È di nuovo a Casale Monferrato nel 1581 e sale a venerare la Madonna al Santuario di Crea. I suoi amici prediletti sono i Barnabiti e i Cappuccini: scopre che quegli uomini sono i più liberi, i più ricchi, i più felici perché possiedono Gesù Cristo, che è Dio. Decide: anche lui si farà religioso. Ritorna a Castiglione.
Il mondo gli appare colmo di peccato. Gesù diventa sempre di più il suo unico Amore. Non c’è per Luigi che una cosa da compiere nella vita: amarlo, riparare per i peccati, portargli le anime. D’ora in poi, gran parte delle notti le passa in ginocchio, in preghiera davanti al Crocifisso: un ragazzo di 14 anni veglia, orante, sul mondo, affinché sia dato a Lui solo.
Costretto a vivere tra gli argenti e gli ori, tra le sciabole e le dichiarazioni di “amore” fasullo, Luigi ha voglia di ridere ironico per quel vuoto. Per lui c’è solo Gesù da amare. Dall’inizio del 1582 è alla corte di Filippo II a Madrid. Studia filosofia, matematica e le lingue. Conosce a fondo quell’ambiente di fiaba cavalleresca, carico di “onore” e di “gloria”, ma non si lascia incantare. Va a pregare nel monastero di Monserrato, nel Santuario mariano dove ancora tutto parla di Ignazio di Loyola.
La corte di Madrid avrebbe affascinato chiunque. Per Luigi fu la prova più seria. Subì quel mondo, ma gli “dichiarò guerra”. Decise di bandire ogni rispetto umano e di vivere alla corte una vita santa, da religioso nel mondo. Era un’impresa da “conquistadore”.

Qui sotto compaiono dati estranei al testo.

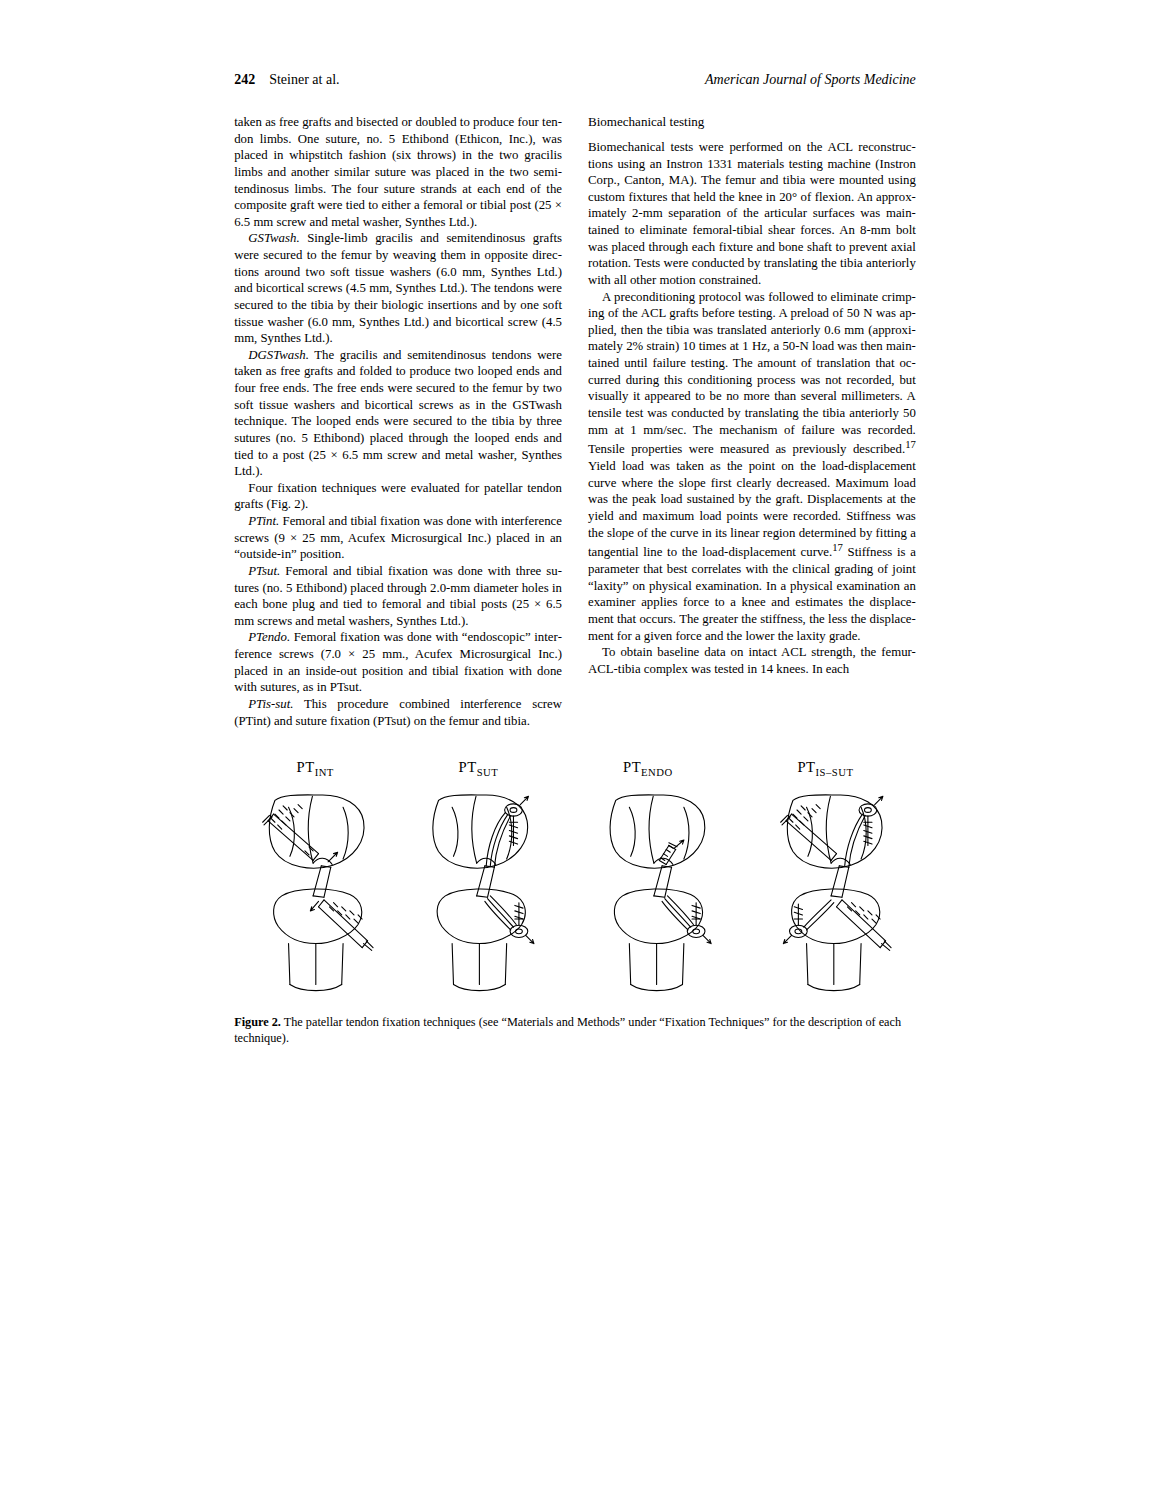242 Steiner at al.
American Journal of Sports Medicine
taken as free grafts and bisected or doubled to produce four tendon limbs. One suture, no. 5 Ethibond (Ethicon, Inc.), was placed in whipstitch fashion (six throws) in the two gracilis limbs and another similar suture was placed in the two semitendinosus limbs. The four suture strands at each end of the composite graft were tied to either a femoral or tibial post (25 × 6.5 mm screw and metal washer, Synthes Ltd.).
GSTwash. Single-limb gracilis and semitendinosus grafts were secured to the femur by weaving them in opposite directions around two soft tissue washers (6.0 mm, Synthes Ltd.) and bicortical screws (4.5 mm, Synthes Ltd.). The tendons were secured to the tibia by their biologic insertions and by one soft tissue washer (6.0 mm, Synthes Ltd.) and bicortical screw (4.5 mm, Synthes Ltd.).
DGSTwash. The gracilis and semitendinosus tendons were taken as free grafts and folded to produce two looped ends and four free ends. The free ends were secured to the femur by two soft tissue washers and bicortical screws as in the GSTwash technique. The looped ends were secured to the tibia by three sutures (no. 5 Ethibond) placed through the looped ends and tied to a post (25 × 6.5 mm screw and metal washer, Synthes Ltd.).
Four fixation techniques were evaluated for patellar tendon grafts (Fig. 2).
PTint. Femoral and tibial fixation was done with interference screws (9 × 25 mm, Acufex Microsurgical Inc.) placed in an “outside-in” position.
PTsut. Femoral and tibial fixation was done with three sutures (no. 5 Ethibond) placed through 2.0-mm diameter holes in each bone plug and tied to femoral and tibial posts (25 × 6.5 mm screws and metal washers, Synthes Ltd.).
PTendo. Femoral fixation was done with “endoscopic” interference screws (7.0 × 25 mm., Acufex Microsurgical Inc.) placed in an inside-out position and tibial fixation with done with sutures, as in PTsut.
PTis-sut. This procedure combined interference screw (PTint) and suture fixation (PTsut) on the femur and tibia.
Biomechanical testing
Biomechanical tests were performed on the ACL reconstructions using an Instron 1331 materials testing machine (Instron Corp., Canton, MA). The femur and tibia were mounted using custom fixtures that held the knee in 20° of flexion. An approximately 2-mm separation of the articular surfaces was maintained to eliminate femoral-tibial shear forces. An 8-mm bolt was placed through each fixture and bone shaft to prevent axial rotation. Tests were conducted by translating the tibia anteriorly with all other motion constrained.
A preconditioning protocol was followed to eliminate crimping of the ACL grafts before testing. A preload of 50 N was applied, then the tibia was translated anteriorly 0.6 mm (approximately 2% strain) 10 times at 1 Hz, a 50-N load was then maintained until failure testing. The amount of translation that occurred during this conditioning process was not recorded, but visually it appeared to be no more than several millimeters. A tensile test was conducted by translating the tibia anteriorly 50 mm at 1 mm/sec. The mechanism of failure was recorded. Tensile properties were measured as previously described.17 Yield load was taken as the point on the load-displacement curve where the slope first clearly decreased. Maximum load was the peak load sustained by the graft. Displacements at the yield and maximum load points were recorded. Stiffness was the slope of the curve in its linear region determined by fitting a tangential line to the load-displacement curve.17 Stiffness is a parameter that best correlates with the clinical grading of joint “laxity” on physical examination. In a physical examination an examiner applies force to a knee and estimates the displacement that occurs. The greater the stiffness, the less the displacement for a given force and the lower the laxity grade.
To obtain baseline data on intact ACL strength, the femur-ACL-tibia complex was tested in 14 knees. In each
PTINT PTSUT PTENDO PTIS–SUT
Figure 2. The patellar tendon fixation techniques (see “Materials and Methods” under “Fixation Techniques” for the description of each technique).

I grandi di Spagna lo videro umile e disinvolto, raccolto in se stesso e come in atto di sfida a quel mondo. Ogni giorno, 5 ore di preghiera. Spesso la Confessione e la Comunione eucaristica. Docile e sottomesso, eppure ribelle e rivoluzionario contro quella società artefatta e abusiva. Ribelle del Cristo, contro un mondo che pretendeva, a parole, di essere cristiano e non lo era. Davanti alla contraffazione del Cristo, Luigi proponeva con la vita e con la parola il Cristo vero, il Cristo solo, con la sua Croce. Buttava via ogni paura, scioglieva i lacci, diventava libero dal mondo e innamorato e obbediente a Gesù solo.
Gli costava sangue, ma questa era la vera rivoluzione. Luigi aveva 15 anni.